Uniting with God is the Secret to our Safety in the Desolate Wilderness of the World:

We, with our worthless nature of dust, were united with the infinite God. Thus, we entered through and with Him into eternity, into the heavenly Canaan (Ephesians 2: 6). We can do all things through Christ who strengthens us.

The power of His cross in my life (with Christ I was crucified) can split the sea, scare Pharaoh and provide us with water from the rock (Christ) from which blood and water sprung. Therefore, Moses never parted away from his rod (the cross) throughout his entire life.

Faith admits us into the world of infinities, through God to whom we are united. “Be of good cheer, I have overcome the world”. Faith is uniting to life that which has been swallowed up by death: “O death where is thy sting?” Faith is being delivered from sin through the blood of Christ.

Faith is keeping our eyes focused on God only and not on temporal events. The Church does not rely on humans. Joseph’s death did not signify the end, but the beginning of the work of God. Resurrection follows death.

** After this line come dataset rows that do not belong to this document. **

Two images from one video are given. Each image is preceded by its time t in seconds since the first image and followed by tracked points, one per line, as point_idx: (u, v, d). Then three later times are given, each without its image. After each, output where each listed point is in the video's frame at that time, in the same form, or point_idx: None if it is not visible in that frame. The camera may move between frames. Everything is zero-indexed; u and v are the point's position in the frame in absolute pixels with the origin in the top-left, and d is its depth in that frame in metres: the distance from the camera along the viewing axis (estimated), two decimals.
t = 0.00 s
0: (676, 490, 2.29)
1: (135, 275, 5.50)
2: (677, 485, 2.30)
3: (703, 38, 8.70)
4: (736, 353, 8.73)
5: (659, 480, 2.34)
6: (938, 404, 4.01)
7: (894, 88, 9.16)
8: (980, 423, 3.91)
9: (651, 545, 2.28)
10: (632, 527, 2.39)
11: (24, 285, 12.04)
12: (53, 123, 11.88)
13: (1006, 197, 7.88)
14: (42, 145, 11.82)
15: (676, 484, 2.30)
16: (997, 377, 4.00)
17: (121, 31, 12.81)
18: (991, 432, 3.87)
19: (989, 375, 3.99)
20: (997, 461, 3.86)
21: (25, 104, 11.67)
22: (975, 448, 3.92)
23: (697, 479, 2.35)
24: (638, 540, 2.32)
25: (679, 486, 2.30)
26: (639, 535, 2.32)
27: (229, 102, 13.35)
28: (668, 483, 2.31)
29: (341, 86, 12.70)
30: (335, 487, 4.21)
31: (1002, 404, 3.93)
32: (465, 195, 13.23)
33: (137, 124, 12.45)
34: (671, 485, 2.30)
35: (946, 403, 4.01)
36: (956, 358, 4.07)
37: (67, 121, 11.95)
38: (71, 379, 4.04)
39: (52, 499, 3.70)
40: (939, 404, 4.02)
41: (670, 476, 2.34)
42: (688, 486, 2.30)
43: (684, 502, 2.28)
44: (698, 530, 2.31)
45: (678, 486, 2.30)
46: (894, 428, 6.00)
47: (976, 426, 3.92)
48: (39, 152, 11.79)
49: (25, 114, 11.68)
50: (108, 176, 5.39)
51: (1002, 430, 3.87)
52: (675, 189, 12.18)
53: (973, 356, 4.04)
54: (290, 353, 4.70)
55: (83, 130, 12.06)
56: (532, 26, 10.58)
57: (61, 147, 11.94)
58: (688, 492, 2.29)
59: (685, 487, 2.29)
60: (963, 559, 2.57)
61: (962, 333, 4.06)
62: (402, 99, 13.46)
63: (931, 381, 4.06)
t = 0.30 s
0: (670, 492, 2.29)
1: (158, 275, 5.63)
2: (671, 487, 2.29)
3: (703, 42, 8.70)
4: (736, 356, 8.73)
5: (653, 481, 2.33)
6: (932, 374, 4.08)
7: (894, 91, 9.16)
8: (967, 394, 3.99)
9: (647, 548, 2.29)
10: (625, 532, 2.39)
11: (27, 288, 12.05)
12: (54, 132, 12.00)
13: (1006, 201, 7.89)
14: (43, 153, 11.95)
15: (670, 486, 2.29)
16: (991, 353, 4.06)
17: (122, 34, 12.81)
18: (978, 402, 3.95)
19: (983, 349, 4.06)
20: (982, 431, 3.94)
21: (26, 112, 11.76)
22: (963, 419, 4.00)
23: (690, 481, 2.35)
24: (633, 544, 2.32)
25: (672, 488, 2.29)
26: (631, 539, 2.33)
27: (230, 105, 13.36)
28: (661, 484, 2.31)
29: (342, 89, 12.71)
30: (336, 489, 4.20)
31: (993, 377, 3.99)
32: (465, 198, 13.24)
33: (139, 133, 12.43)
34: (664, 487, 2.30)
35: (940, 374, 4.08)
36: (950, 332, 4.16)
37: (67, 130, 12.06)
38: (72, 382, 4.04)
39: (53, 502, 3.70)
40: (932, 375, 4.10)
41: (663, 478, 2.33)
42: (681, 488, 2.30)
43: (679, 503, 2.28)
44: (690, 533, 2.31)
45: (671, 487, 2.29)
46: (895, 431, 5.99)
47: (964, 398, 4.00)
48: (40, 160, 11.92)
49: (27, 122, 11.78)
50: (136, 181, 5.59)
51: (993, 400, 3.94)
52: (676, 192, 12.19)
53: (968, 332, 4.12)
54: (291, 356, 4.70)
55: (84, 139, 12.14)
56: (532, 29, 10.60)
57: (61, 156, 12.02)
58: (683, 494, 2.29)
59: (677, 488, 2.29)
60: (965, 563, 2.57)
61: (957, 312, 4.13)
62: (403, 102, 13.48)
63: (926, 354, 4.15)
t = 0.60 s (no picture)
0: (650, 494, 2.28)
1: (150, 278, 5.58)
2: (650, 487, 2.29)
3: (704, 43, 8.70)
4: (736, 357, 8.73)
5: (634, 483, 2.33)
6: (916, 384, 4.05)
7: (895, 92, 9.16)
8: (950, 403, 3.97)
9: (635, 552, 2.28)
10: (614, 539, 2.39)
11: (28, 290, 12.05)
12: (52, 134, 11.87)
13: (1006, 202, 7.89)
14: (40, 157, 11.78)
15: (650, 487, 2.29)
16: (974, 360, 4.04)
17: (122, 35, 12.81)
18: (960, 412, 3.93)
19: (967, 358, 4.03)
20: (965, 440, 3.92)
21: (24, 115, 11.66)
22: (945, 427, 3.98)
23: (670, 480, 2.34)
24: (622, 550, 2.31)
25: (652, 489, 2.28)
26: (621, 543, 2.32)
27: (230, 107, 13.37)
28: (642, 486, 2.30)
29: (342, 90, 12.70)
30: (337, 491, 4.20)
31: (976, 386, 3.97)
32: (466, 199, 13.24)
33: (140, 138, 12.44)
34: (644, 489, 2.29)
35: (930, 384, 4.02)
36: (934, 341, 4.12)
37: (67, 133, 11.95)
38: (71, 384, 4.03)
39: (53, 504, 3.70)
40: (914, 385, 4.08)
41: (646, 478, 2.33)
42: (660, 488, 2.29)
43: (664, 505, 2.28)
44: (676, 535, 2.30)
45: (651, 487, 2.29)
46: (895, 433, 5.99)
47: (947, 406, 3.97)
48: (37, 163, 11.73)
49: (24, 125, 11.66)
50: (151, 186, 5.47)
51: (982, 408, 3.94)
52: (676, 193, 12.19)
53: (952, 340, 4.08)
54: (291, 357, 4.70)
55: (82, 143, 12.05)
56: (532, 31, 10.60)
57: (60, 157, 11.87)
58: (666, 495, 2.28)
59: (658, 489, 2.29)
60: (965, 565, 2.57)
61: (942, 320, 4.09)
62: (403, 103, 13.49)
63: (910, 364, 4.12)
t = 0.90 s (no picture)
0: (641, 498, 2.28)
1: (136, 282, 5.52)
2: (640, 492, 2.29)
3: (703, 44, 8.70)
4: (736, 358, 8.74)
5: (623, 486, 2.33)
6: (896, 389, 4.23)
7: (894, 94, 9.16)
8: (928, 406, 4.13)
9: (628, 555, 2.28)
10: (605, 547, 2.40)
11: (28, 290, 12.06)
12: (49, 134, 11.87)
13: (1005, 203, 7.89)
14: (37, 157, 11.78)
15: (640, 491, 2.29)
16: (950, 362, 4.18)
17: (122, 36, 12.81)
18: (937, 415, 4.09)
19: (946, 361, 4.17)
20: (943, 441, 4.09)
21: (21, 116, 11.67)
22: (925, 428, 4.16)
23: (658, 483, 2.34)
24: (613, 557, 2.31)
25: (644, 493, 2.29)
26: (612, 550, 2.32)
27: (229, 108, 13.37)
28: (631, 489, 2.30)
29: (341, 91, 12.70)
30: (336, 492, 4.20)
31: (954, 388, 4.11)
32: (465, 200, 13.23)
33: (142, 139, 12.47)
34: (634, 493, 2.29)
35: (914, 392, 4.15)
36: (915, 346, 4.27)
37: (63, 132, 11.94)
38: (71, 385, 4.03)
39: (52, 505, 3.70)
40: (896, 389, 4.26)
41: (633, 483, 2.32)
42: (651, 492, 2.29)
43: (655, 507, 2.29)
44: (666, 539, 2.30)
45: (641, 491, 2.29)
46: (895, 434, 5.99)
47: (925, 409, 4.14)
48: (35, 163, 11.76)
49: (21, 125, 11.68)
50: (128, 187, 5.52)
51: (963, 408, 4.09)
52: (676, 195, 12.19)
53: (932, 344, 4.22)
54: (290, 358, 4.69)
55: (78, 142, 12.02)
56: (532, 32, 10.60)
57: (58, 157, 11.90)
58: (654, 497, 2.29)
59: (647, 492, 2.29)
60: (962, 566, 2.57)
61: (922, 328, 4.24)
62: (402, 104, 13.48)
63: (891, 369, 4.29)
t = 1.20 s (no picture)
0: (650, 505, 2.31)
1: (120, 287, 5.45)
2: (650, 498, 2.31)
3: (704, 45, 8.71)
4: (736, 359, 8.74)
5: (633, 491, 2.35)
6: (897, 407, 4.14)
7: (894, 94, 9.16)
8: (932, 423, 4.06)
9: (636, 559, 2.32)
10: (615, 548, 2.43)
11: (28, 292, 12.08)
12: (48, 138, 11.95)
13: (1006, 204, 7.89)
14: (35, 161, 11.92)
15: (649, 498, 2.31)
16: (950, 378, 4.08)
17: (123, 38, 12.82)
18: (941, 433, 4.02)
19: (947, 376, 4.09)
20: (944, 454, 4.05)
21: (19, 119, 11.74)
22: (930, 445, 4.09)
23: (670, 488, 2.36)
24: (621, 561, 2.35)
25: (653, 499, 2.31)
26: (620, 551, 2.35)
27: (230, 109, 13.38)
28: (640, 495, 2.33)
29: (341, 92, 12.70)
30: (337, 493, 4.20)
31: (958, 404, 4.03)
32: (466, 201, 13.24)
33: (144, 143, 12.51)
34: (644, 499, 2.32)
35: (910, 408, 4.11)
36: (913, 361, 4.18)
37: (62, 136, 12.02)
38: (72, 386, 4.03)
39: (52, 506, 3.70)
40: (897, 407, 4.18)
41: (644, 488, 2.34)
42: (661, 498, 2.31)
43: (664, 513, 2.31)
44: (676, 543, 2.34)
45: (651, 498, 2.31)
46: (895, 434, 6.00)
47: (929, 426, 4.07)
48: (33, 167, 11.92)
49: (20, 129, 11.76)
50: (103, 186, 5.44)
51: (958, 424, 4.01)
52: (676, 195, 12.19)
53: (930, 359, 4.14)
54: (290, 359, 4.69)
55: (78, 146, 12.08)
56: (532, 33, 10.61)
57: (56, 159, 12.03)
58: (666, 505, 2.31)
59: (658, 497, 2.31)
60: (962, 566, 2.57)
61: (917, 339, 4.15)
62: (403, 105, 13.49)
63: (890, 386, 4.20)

Lastly, faith focusing our eyes on Canaan-which is unseen. It means not falling into or being hampered by despair because of the length of the trip, nor being distracted by the philosophies of this world, as the magicians of Pharaoh, or the vanishing lusts of the onions, the vegetation and the pots of flesh.

The incarnation, which started with the appearance in the bush (i.e. the Virgin Mary) is the perfect guarantee of our salvation. Faith is the weapon that enables us to move from bondage to freedom. The Lord Jesus, of Whom we are members, is the Way to Canaan; and, uniting with God is indeed eternal life.